Why Everyone In Their 20s Should Go To Therapy

Last year I decided that I wanted to become a therapist and so I started a course with the aim to qualify and have a career change. I was looking forward to studying and essay writing once again but, little did I know that this decision would drastically change my life, the way I see myself in the world and that I would in no way end up becoming a therapist.

Before I started the course, I read lots of articles that warned me that Psychotherapy training was a huge emotional investment, one that might change your life and affect your existing relationships. I remember thinking… not me, I already know myself so well, I’m just doing this for a career change. What I didn’t realize was how little I really knew myself, how out of touch I was with my emotions, and how numb I had become to the world around me.

A requirement of my course was that each student had to be in their own personal therapy. I cannot stress enough how little I thought I needed this – I did it purely because I had to. Those first few sessions were extremely challenging. I remember feeling attacked and judged. I later came to realize that this was purely a projection, a feeling that came from past experience and not one necessarily based in reality. In one of those first sessions, I asked “what is the ultimate aim of therapy?” My therapist replied something along the lines of “therapy allows us to understand ourselves, our patterns and our behavior in a way that might facilitate change and growth.” My answer? “But I don’t want to change”.

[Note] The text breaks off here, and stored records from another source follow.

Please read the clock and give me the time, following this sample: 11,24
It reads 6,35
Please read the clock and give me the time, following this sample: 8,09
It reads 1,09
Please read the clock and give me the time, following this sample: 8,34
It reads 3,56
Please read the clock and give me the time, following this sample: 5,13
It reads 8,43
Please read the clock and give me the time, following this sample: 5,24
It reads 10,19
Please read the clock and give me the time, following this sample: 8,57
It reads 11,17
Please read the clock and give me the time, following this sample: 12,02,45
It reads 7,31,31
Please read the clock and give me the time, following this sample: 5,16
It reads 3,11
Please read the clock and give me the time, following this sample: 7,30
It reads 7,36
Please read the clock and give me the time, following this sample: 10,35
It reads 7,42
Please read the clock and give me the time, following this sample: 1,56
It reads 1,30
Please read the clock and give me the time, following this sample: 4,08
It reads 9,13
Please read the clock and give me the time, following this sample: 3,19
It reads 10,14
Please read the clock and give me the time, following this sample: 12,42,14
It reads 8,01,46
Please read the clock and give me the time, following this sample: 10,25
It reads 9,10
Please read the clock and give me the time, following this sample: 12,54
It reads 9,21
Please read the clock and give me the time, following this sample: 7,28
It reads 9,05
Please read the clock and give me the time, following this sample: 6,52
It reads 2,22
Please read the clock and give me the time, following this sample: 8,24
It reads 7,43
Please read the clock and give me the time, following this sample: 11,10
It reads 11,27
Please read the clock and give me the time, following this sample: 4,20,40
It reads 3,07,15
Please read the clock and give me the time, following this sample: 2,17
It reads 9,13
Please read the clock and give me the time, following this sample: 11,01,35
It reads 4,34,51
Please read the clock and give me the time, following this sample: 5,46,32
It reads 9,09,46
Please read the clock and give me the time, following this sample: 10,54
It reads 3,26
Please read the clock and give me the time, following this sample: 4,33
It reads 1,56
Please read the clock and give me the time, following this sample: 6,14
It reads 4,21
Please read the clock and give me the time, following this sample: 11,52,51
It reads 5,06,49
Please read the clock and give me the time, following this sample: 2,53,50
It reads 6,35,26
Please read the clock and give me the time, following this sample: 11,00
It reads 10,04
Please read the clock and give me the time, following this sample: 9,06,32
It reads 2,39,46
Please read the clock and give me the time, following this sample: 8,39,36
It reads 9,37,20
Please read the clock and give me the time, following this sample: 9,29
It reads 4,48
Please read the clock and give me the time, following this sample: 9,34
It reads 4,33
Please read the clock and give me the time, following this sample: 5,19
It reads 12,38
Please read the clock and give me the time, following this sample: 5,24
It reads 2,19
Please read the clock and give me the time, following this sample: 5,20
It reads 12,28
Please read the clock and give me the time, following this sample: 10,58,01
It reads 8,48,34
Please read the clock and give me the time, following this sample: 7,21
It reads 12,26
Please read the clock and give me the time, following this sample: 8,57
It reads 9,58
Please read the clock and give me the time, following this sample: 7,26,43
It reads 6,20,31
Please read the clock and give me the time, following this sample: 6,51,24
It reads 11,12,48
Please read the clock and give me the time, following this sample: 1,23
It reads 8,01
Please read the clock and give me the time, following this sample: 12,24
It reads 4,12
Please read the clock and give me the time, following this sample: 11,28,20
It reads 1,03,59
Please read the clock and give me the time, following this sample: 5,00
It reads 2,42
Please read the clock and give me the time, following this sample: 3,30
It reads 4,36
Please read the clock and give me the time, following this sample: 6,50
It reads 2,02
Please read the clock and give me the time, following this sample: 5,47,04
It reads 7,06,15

Fast forward one year and I can honestly say my life is completely different. Therapy might seem like a last resort for people who are struggling with their mental health, but I see it as an incredible journey of personal development. If finances allow, it’s something I think everyone should try. How can getting to know yourself, your emotions, and the reason behind your behaviors be anything but a wonderful thing? I was scared of change, and it hasn’t always been easy, in fact sometimes it’s been really difficult, but I am so grateful that I made it happen.

Therapy is not a magic cure, it will not mean that life is easy and that you’re instantly happier. What it meant for me was knowing myself, accepting that I have flaws, accepting that life can be difficult, being more comfortable with that and welcoming the emotion. Because sadness and anger are painful, but feeling them means that you’re alive.

My friends say that I’m different… I feel different. But it is more that my outlook on life is different, and my understanding of myself is clearer. With this comes a certain feeling of contentment that was not there before. Life is beautiful and it is also painful, therapy helped me to accept it in its entirety.

“It is only because of problems that we grow mentally and spiritually. It is through the pain of confronting and resolving problems that we learn.”

Scott Peck, The Road Less Travelled

Featured Image by Ben White on Unsplash.


  1. Agreeeeed I had such a stigma against therapy until I pushed myself so hard that I desperately needed it. Even people who feel totally healthy could use some brain sorting and perspective. My therapist asked me what I wanted to get out of our sessions and I responded “I want to hear my opinion in your voice because I don’t trust in my own self enough.”